Dumm nur, dass ausgerechnet in meiner allerersten Nacht ein Mann in meiner Wohnung übernachten wird. Meine tunesische Ex-Familie hat entschieden, mir Raouf zur Seite zu stellen – so eine Art persönlicher Hausdiener auf Zeit. Gut gemeint. Ich weiss. Aber ich habe niemanden bestellt. Und schon gar keinen Aufpasser. Ich mochte Raouf vor zwanzig Jahren. Mal sehen, ob ich ihn auch noch mag, wenn er mir beim Auspacken zuschaut.

Zwischen Paranoia und Planung

Neun Tage bleiben mir noch. Neun Tage, in denen ich gerne endlich diese neue EL-Verfügung hätte. Einfach, damit ich weiss, wie viel Guthaben ich mitnehmen darf, bevor die schweizerische Bürokratie doch noch irgendeinen Paragrafen ausgräbt, um mir den Neustart zu vermiesen. Ich tue im Moment nichts Illegales. Noch nicht. Die Grauzone beginnt erst, wenn ich die Dreimonatsfrist überziehe – also gegen Ende des Jahres. Und selbst dann wäre das Schlimmste, was passieren kann, eine Kürzung der EL. Das will ich aber unbedingt vermeiden. Ich brauche das Geld. Für ein Leben. Für einen Neuanfang.

Meiner Meinung nach sollte die Schweiz mir sowieso einen Bonus auszahlen, dafür dass ich aus dem System aussteige. Ich nehme dem Sozialwesen nicht nur die EL-Zahlungen ab, sondern spare dem Kanton auch noch die IFEG-Beiträge – jene Almosen, die dafür gedacht sind, mich in einer Behindertenwerkstatt Pappkartons falten zu lassen. Danke, aber nein danke.

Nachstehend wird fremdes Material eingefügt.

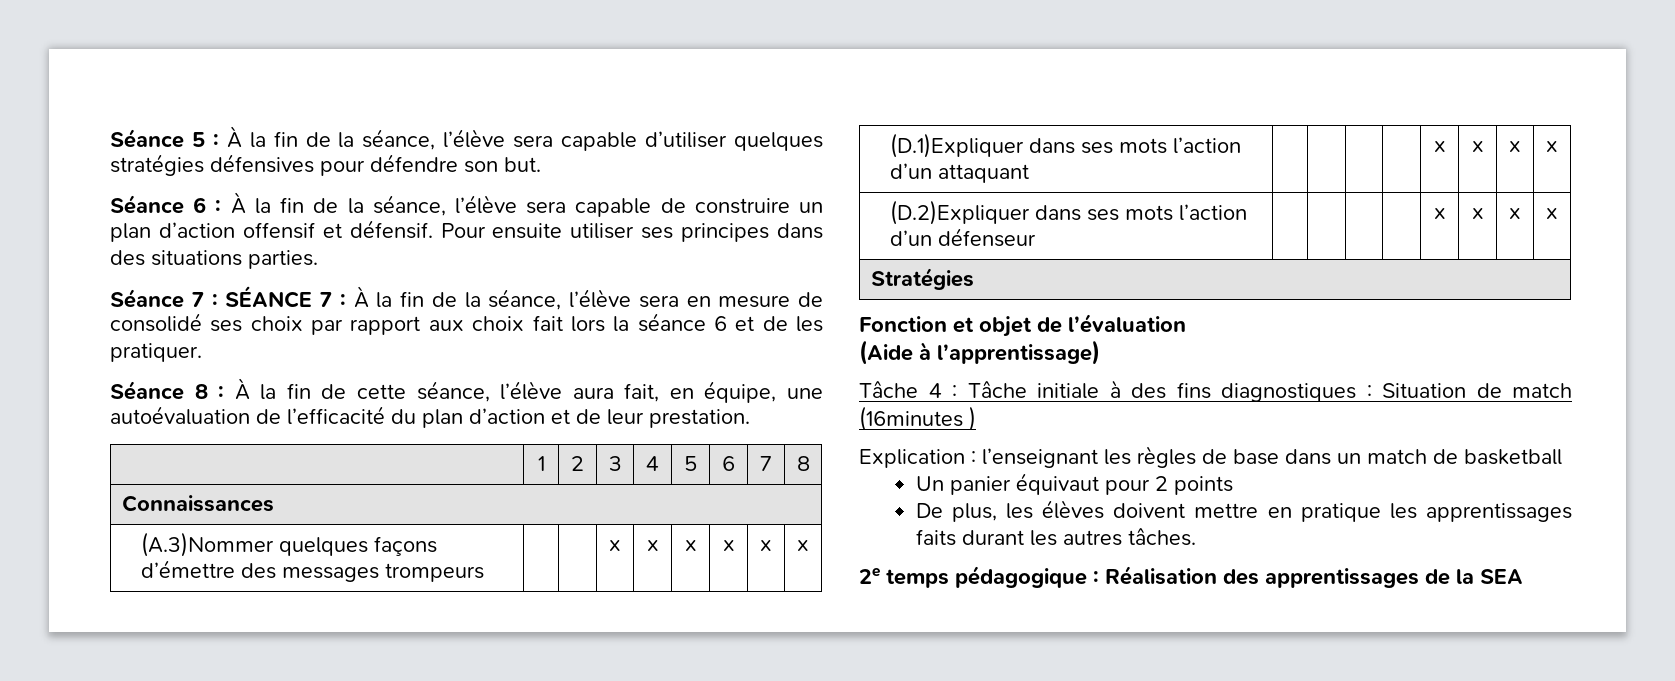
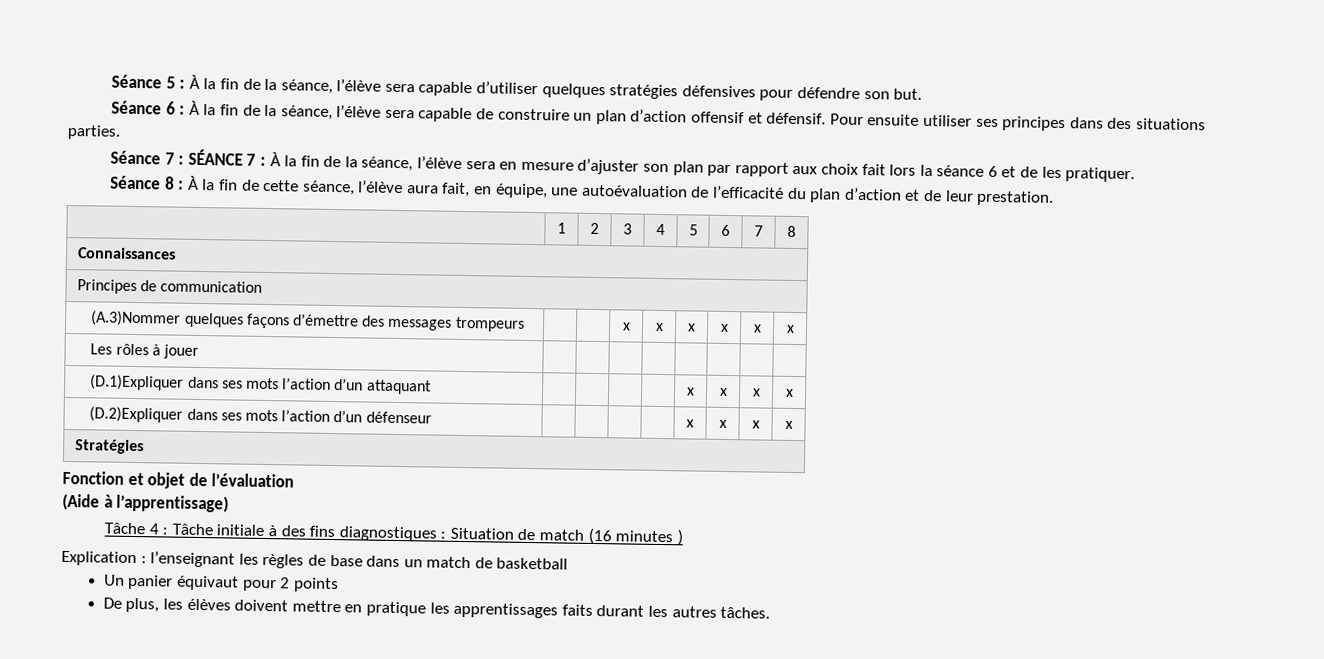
[798,292,823,307] [110,313,303,332] de consolidé ses choix -> [577,158,704,176] d’ajuster son plan
(274, 503) none -> [76,279,263,295] // Principes de communication
(809, 545) none -> [90,343,199,359] // Les rôles à jouer | | | | | | | |
[859,406,963,431] (16minutes -> [587,527,674,545] (16 minutes
[859,566,1523,588] // 2e temps pédagogique : Réalisation des apprentissages de la SEA -> (771, 612) none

Stattdessen will ich raus. Mit ein bisschen Würde. Und ja – mit einem kleinen Polster. Die Schweizer Bürokratie versteht das leider nicht. Sie hat keine Empathie, nur Rechenmodelle. Und manchmal reicht ein Tausender, um daraus ein existenzielles Problem zu basteln – das den Steuerzahler am Ende ein Vielfaches kostet. Genial, nicht?

In Tunesien dagegen ist alles klar geregelt: Sag nichts Falsches. Tu nichts Verbotenes. Halt dich an die Regeln, so seltsam sie auch sein mögen – und du wirst in Ruhe gelassen. Klingt hart. Aber wenigstens kann ich mich darauf einstellen. Und wenn ich irgendwann mal wieder einen Joint will? Dann gönne ich mir halt einen Kurztrip nach Amsterdam. Oder Zürich. Oder irgendwohin, wo man schon begriffen hat, dass Cannabis-Verbote einfach nur dumm sind.